Query performance varies depending on network and application or device performance.

Vendor Support For S3-compatible Storage

Devices or applications that have a compliant S3 API can be used with Snowflake. Ensuring compliance is the responsibility of the storage service provider.

The following vendors have indicated to Snowflake that they have tested at least some of their products and found them to work with Snowflake:

  • Cloudflare

  • Cloudian

  • Dell

  • Hitachi Content Platform

  • MinIO

  • NetApp (StorageGRID)

  • PureStorage

  • Scality

This list is provided for convenience only. Snowflake does not test external products to validate compatibility and cannot fix issues in products sold by third party vendors. If you have questions about whether or how your hardware or software with an S3 API works with Snowflake, we recommend that you contact the vendor directly.

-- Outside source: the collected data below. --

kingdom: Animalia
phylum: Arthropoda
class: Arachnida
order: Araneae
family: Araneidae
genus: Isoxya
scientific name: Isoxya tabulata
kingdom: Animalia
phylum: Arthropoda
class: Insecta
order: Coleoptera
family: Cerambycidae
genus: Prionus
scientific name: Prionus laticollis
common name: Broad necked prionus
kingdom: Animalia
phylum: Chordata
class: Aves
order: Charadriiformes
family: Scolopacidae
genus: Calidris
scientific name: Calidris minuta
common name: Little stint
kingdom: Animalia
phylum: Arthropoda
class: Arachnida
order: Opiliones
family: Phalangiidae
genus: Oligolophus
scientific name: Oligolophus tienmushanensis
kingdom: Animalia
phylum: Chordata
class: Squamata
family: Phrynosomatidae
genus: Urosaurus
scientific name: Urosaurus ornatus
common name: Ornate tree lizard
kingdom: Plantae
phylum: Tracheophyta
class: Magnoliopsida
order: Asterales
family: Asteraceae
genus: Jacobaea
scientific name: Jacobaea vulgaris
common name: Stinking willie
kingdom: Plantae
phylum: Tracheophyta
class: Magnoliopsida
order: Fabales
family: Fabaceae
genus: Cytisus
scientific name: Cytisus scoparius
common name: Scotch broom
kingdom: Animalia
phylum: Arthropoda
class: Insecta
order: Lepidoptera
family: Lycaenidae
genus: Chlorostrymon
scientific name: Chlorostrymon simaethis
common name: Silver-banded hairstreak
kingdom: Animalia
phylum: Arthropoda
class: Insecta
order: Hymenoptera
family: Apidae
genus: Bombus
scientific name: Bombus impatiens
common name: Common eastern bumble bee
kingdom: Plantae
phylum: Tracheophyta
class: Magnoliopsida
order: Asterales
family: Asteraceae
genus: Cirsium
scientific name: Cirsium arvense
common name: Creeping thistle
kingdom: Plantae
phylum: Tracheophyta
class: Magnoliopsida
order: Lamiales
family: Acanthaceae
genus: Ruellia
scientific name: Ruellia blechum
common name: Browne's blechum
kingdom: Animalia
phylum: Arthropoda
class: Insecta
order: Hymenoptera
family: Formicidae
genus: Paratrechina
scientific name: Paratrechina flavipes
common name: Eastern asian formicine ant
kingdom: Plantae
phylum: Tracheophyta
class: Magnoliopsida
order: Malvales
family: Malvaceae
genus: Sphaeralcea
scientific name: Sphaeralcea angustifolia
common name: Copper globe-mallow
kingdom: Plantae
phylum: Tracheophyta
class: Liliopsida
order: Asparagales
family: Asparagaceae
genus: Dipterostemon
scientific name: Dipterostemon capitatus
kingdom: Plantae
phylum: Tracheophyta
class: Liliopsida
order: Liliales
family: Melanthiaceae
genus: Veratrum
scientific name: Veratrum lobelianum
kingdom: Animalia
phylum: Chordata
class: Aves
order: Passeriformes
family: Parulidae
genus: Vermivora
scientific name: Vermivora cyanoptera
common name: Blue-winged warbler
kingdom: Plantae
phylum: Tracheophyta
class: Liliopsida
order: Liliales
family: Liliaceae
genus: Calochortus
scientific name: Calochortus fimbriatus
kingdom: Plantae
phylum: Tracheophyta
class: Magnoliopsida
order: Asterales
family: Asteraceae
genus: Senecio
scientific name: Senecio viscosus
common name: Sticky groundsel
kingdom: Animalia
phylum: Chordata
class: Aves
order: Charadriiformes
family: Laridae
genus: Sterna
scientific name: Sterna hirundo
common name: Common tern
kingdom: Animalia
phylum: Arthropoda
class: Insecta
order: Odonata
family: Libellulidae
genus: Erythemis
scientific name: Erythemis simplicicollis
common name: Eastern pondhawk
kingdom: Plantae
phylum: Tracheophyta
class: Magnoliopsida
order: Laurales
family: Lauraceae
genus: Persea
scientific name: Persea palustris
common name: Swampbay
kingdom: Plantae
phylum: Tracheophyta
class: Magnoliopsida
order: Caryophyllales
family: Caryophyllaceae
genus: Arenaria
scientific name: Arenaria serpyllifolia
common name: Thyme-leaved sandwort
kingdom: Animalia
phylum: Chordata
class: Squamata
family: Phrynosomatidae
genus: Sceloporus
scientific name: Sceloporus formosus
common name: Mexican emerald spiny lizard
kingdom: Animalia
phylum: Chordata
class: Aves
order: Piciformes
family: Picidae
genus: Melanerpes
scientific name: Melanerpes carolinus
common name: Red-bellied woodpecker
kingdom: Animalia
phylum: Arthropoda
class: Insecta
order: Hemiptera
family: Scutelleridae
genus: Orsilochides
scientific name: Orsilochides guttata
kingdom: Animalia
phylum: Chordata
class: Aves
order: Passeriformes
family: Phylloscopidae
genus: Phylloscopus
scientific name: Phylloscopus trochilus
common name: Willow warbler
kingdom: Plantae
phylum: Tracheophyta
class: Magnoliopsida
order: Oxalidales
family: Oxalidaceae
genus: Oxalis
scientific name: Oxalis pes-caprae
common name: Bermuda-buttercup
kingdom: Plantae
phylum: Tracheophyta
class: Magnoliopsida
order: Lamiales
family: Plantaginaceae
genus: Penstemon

Testing Your S3-compatible API

If you are a developer of hardware or software that has an S3 API, you can use our public test suite (in GitHub) to test your S3 API. This set of tests looks for obvious mismatches between your implementation and what Snowflake expects from S3. Note that there may be cases where the tests do not identify incompatibility.

If you are a customer and you want to test your own devices, we recommend you contact your vendor to run these tests; however, you can also run these public tests on your devices to assess compatibility.